According to fastcoexist.com, the President’s broad trade agreement (reportedly bigger than NAFTA) in the Asia-Pacific region, the Trans-Pacific Partnership, has hit a number of roadblocks. “It has stumbled in the Senate and received opposition from medical professionals, environmental groups, and labor unions,” they write.
According to the British newspaper The Guardian, more than 250 tech companies have signed a letter demanding greater transparency from Congress and pointed out the broad regulatory language in leaked parts of the controversial Trans-Pacific Partnership trade bill.

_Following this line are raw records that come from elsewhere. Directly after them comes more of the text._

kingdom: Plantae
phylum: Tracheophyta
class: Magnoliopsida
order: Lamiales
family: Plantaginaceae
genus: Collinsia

The TPP would create an environment hostile to journalists and whistleblowers, said policy directors for the Electronic Frontier Foundation and Fight for the Future, co-authors of the letter. “TPP’s trade secrets provisions could make it a crime for people to reveal corporate wrongdoing ‘through a computer system’,” says the letter.
The group claims that the TPP “…enables signatory countries to enact rules that would ban reporting on timely, critical issues affecting the public.”
Among the signatories are activist, sci-fi author and Guardian tech columnist Cory Doctorow.
“Democracies make their laws in public, not in smoke-filled rooms,” Doctorow wrote. “If TPP’s backers truly believed that they were doing the people’s work, they’d have invited the people into the room. The fact that they went to extreme, unprecedented measures to stop anyone from finding out what was going on – even going so far as to threaten Congress with jail if they spoke about it – tells you that this is something being done *to* Americans, not *for* Americans.”